------ RECORDED INFORMATION
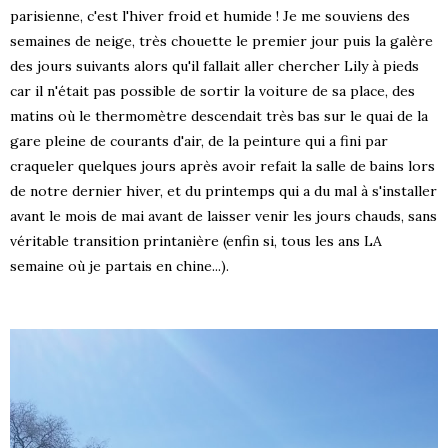
parisienne, c'est l'hiver froid et humide ! Je me souviens des
semaines de neige, très chouette le premier jour puis la galère
des jours suivants alors qu'il fallait aller chercher Lily à pieds
car il n'était pas possible de sortir la voiture de sa place, des
matins où le thermomètre descendait très bas sur le quai de la
gare pleine de courants d'air, de la peinture qui a fini par
craqueler quelques jours après avoir refait la salle de bains lors
de notre dernier hiver, et du printemps qui a du mal à s'installer
avant le mois de mai avant de laisser venir les jours chauds, sans
véritable transition printanière (enfin si, tous les ans LA
semaine où je partais en chine...).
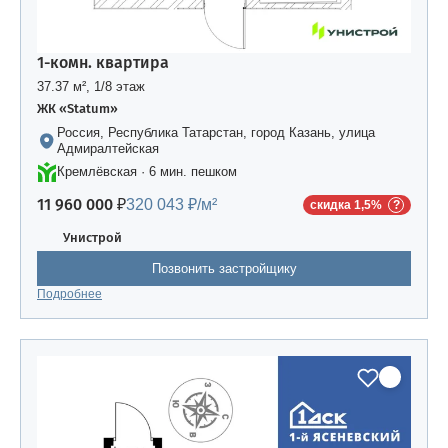
1-комн. квартира
37.37 м², 1/8 этаж
ЖК «Statum»
Россия, Республика Татарстан, город Казань, улица
Адмиралтейская
Кремлёвская · 6 мин. пешком
11 960 000 ₽
320 043 ₽/м²
скидка 1,5%
Унистрой
Позвонить застройщику
Подробнее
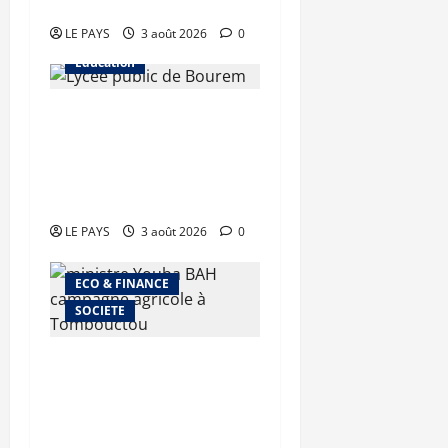
d’Armée Assimi Goïta
LE PAYS
3 août 2026
0
Education
Bourem : le contentieux
sur le baptême du lycée
public examiné en appel
le 13 août
LE PAYS
3 août 2026
0
ECO & FINANCE
SOCIETE
Tombouctou : le ministre
Youba BAH supervise la
mise en œuvre du plan de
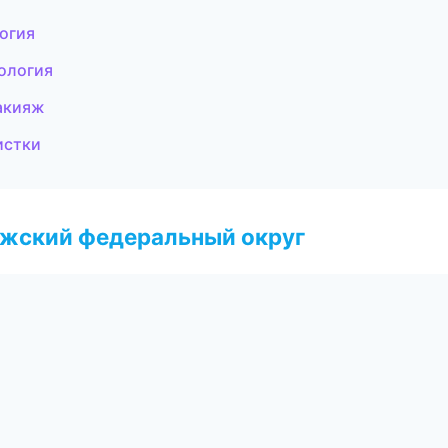
огия
тология
акияж
истки
лжский федеральный округ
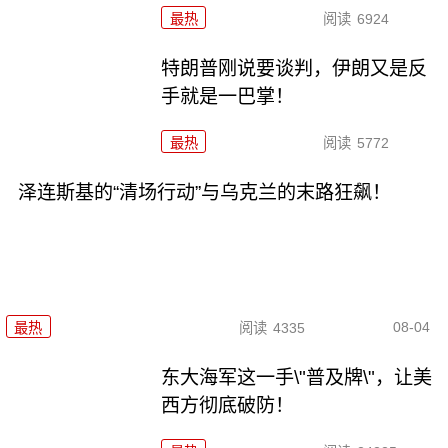
最热
阅读
6924
特朗普刚说要谈判，伊朗又是反
手就是一巴掌！
最热
阅读
5772
泽连斯基的“清场行动”与乌克兰的末路狂飙！
08-04
最热
阅读
4335
东大海军这一手\"普及牌\"，让美
西方彻底破防！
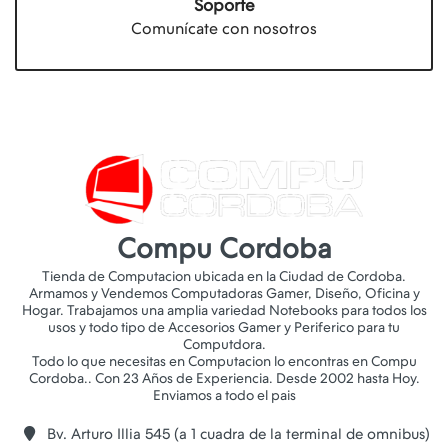
Soporte
Comunícate con nosotros
Compu Cordoba
Tienda de Computacion ubicada en la Ciudad de Cordoba.
Armamos y Vendemos Computadoras Gamer, Diseño, Oficina y
Hogar. Trabajamos una amplia variedad Notebooks para todos los
usos y todo tipo de Accesorios Gamer y Periferico para tu
Computdora.
Todo lo que necesitas en Computacion lo encontras en Compu
Cordoba.. Con 23 Años de Experiencia. Desde 2002 hasta Hoy.
Bv. Arturo Illia 545 (a 1 cuadra de la terminal de omnibus)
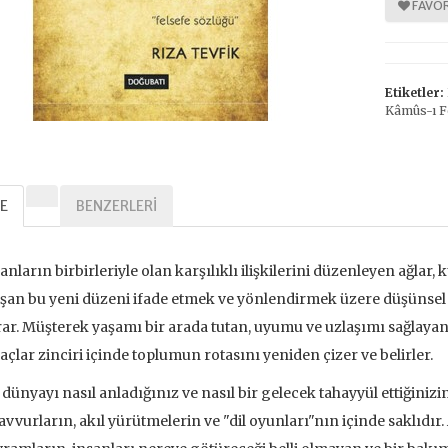
FAVOR
%
%
Etiketler:
30
30
Kâmûs-ı F
E
BENZERLERI
anların birbirleriyle olan karşılıklı ilişkilerini düzenleyen ağlar, k
Tarihi Adalet
Kavramlar Tarihi Özgürlük
şan bu yeni düzeni ifade etmek ve yönlendirmek üzere düşünsel v
,00 TL
392,00 TL
ar. Müşterek yaşamı bir arada tutan, uyumu ve uzlaşımı sağlayan 
çlar zinciri içinde toplumun rotasını yeniden çizer ve belirler.
,00 TL
560,00 TL
 dünyayı nasıl anladığınız ve nasıl bir gelecek tahayyül ettiğinizi
avvurların, akıl yürütmelerin ve "dil oyunları"nın içinde saklıd
tte Kargoda
24 Saatte Kargoda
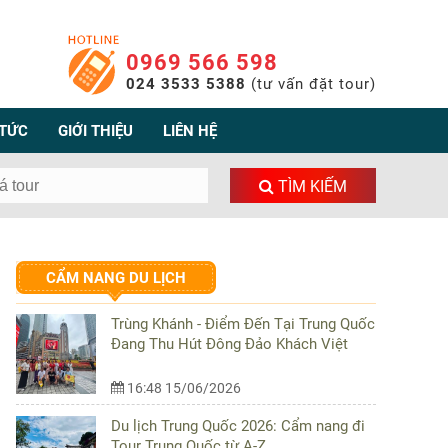
0969 566 598
024 3533 5388
(tư vấn đặt tour)
 TỨC
GIỚI THIỆU
LIÊN HỆ
TÌM KIẾM
CẨM NANG DU LỊCH
Trùng Khánh - Điểm Đến Tại Trung Quốc
Đang Thu Hút Đông Đảo Khách Việt
16:48 15/06/2026
Du lịch Trung Quốc 2026: Cẩm nang đi
Tour Trung Quốc từ A-Z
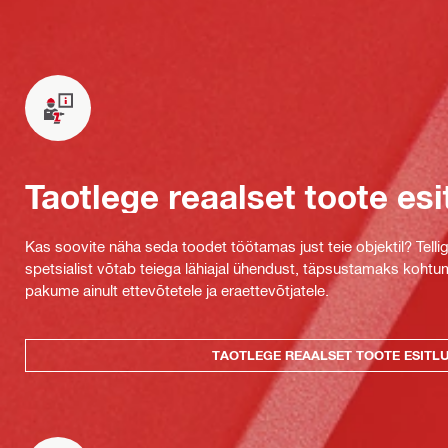
Taotlege reaalset toote esi
Kas soovite näha seda toodet töötamas just teie objektil? Tellig
spetsialist võtab teiega lähiajal ühendust, täpsustamaks kohtu
pakume ainult ettevõtetele ja eraettevõtjatele.
TAOTLEGE REAALSET TOOTE ESITL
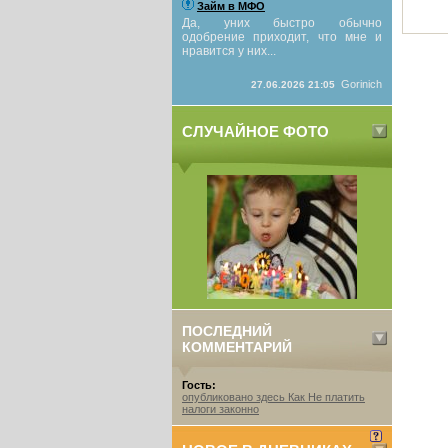
Займ в МФО
Да, уних быстро обычно
одобрение приходит, что мне и
нравится у них...
Gorinich
27.06.2026 21:05
СЛУЧАЙНОЕ ФОТО
ПОСЛЕДНИЙ
КОММЕНТАРИЙ
Гость:
опубликовано здесь Как Не платить
налоги законно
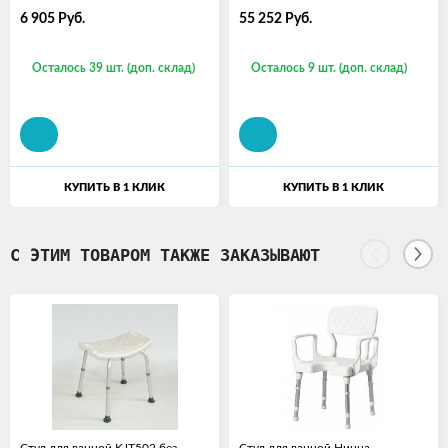
6 905
Руб.
55 252
Руб.
Осталось 39 шт. (доп. склад)
Осталось 9 шт. (доп. склад)
КУПИТЬ В 1 КЛИК
КУПИТЬ В 1 КЛИК
С ЭТИМ ТОВАРОМ ТАКЖЕ ЗАКАЗЫВАЮТ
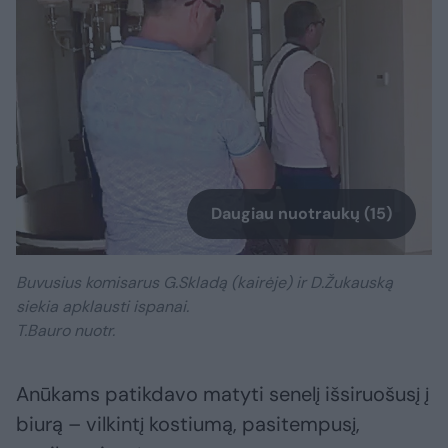
Daugiau nuotraukų (15)
Buvusius komisarus G.Skladą (kairėje) ir D.Žukauską
siekia apklausti ispanai.
T.Bauro nuotr.
Anūkams patikdavo matyti senelį išsiruošusį į
biurą – vilkintį kostiumą, pasitempusį,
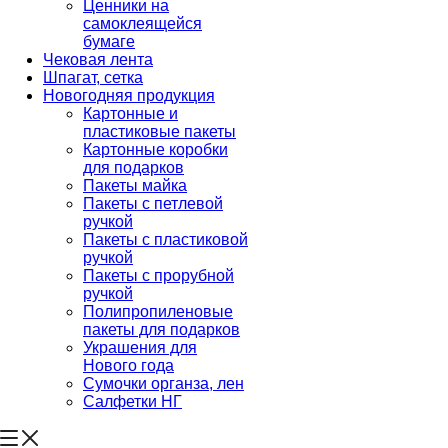
Ценники на
самоклеящейся
бумаге
Чековая лента
Шпагат, сетка
Новогодняя продукция
Картонные и
пластиковые пакеты
Картонные коробки
для подарков
Пакеты майка
Пакеты с петлевой
ручкой
Пакеты с пластиковой
ручкой
Пакеты с прорубной
ручкой
Полипропиленовые
пакеты для подарков
Украшения для
Нового года
Сумочки органза, лен
Салфетки НГ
------------
■ **TO-DO ITEM**:
Reproduce the records above word for word, without the images.

■ **RESULT**:
parisienne, c'est l'hiver froid et humide ! Je me souviens des
semaines de neige, très chouette le premier jour puis la galère
des jours suivants alors qu'il fallait aller chercher Lily à pieds
car il n'était pas possible de sortir la voiture de sa place, des
matins où le thermomètre descendait très bas sur le quai de la
gare pleine de courants d'air, de la peinture qui a fini par
craqueler quelques jours après avoir refait la salle de bains lors
de notre dernier hiver, et du printemps qui a du mal à s'installer
avant le mois de mai avant de laisser venir les jours chauds, sans
véritable transition printanière (enfin si, tous les ans LA
semaine où je partais en chine...).
1-комн. квартира
37.37 м², 1/8 этаж
ЖК «Statum»
Россия, Республика Татарстан, город Казань, улица
Адмиралтейская
Кремлёвская · 6 мин. пешком
11 960 000 ₽
320 043 ₽/м²
скидка 1,5%
Унистрой
Позвонить застройщику
Подробнее
d’Armée Assimi Goïta
LE PAYS
3 août 2026
0
Education
Bourem : le contentieux
sur le baptême du lycée
public examiné en appel
le 13 août
LE PAYS
3 août 2026
0
ECO & FINANCE
SOCIETE
Tombouctou : le ministre
Youba BAH supervise la
mise en œuvre du plan de
огия
тология
акияж
истки
лжский федеральный округ
最热
阅读
6924
特朗普刚说要谈判，伊朗又是反
手就是一巴掌！
最热
阅读
5772
泽连斯基的“清场行动”与乌克兰的末路狂飙！
08-04
最热
阅读
4335
东大海军这一手\"普及牌\"，让美
西方彻底破防！
Soporte
Comunícate con nosotros
Compu Cordoba
Tienda de Computacion ubicada en la Ciudad de Cordoba.
Armamos y Vendemos Computadoras Gamer, Diseño, Oficina y
Hogar. Trabajamos una amplia variedad Notebooks para todos los
usos y todo tipo de Accesorios Gamer y Periferico para tu
Computdora.
Todo lo que necesitas en Computacion lo encontras en Compu
Cordoba.. Con 23 Años de Experiencia. Desde 2002 hasta Hoy.
Bv. Arturo Illia 545 (a 1 cuadra de la terminal de omnibus)
FAVOR
%
%
Etiketler:
30
30
Kâmûs-ı F
E
BENZERLERI
anların birbirleriyle olan karşılıklı ilişkilerini düzenleyen ağlar, k
Tarihi Adalet
Kavramlar Tarihi Özgürlük
şan bu yeni düzeni ifade etmek ve yönlendirmek üzere düşünsel v
,00 TL
392,00 TL
ar. Müşterek yaşamı bir arada tutan, uyumu ve uzlaşımı sağlayan 
çlar zinciri içinde toplumun rotasını yeniden çizer ve belirler.
,00 TL
560,00 TL
 dünyayı nasıl anladığınız ve nasıl bir gelecek tahayyül ettiğinizi
avvurların, akıl yürütmelerin ve "dil oyunları"nın içinde saklıd
tte Kargoda
24 Saatte Kargoda
0969 566 598
024 3533 5388
(tư vấn đặt tour)
 TỨC
GIỚI THIỆU
LIÊN HỆ
TÌM KIẾM
CẨM NANG DU LỊCH
Trùng Khánh - Điểm Đến Tại Trung Quốc
Đang Thu Hút Đông Đảo Khách Việt
16:48 15/06/2026
Du lịch Trung Quốc 2026: Cẩm nang đi
Tour Trung Quốc từ A-Z
Taotlege reaalset toote esi
Kas soovite näha seda toodet töötamas just teie objektil? Tellig
spetsialist võtab teiega lähiajal ühendust, täpsustamaks kohtu
pakume ainult ettevõtetele ja eraettevõtjatele.
TAOTLEGE REAALSET TOOTE ESITL
Займ в МФО
Да, уних быстро обычно
одобрение приходит, что мне и
нравится у них...
Gorinich
27.06.2026 21:05
СЛУЧАЙНОЕ ФОТО
ПОСЛЕДНИЙ
КОММЕНТАРИЙ
Гость:
опубликовано здесь Как Не платить
налоги законно
6 905
Руб.
55 252
Руб.
Осталось 39 шт. (доп. склад)
Осталось 9 шт. (доп. склад)
КУПИТЬ В 1 КЛИК
КУПИТЬ В 1 КЛИК
С ЭТИМ ТОВАРОМ ТАКЖЕ ЗАКАЗЫВАЮТ
Daugiau nuotraukų (15)
Buvusius komisarus G.Skladą (kairėje) ir D.Žukauską
siekia apklausti ispanai.
T.Bauro nuotr.
Anūkams patikdavo matyti senelį išsiruošusį į
biurą – vilkintį kostiumą, pasitempusį,
Ценники на
самоклеящейся
бумаге
Чековая лента
Шпагат, сетка
Новогодняя продукция
Картонные и
пластиковые пакеты
Картонные коробки
для подарков
Пакеты майка
Пакеты с петлевой
ручкой
Пакеты с пластиковой
ручкой
Пакеты с прорубной
ручкой
Полипропиленовые
пакеты для подарков
Украшения для
Нового года
Сумочки органза, лен
Салфетки НГ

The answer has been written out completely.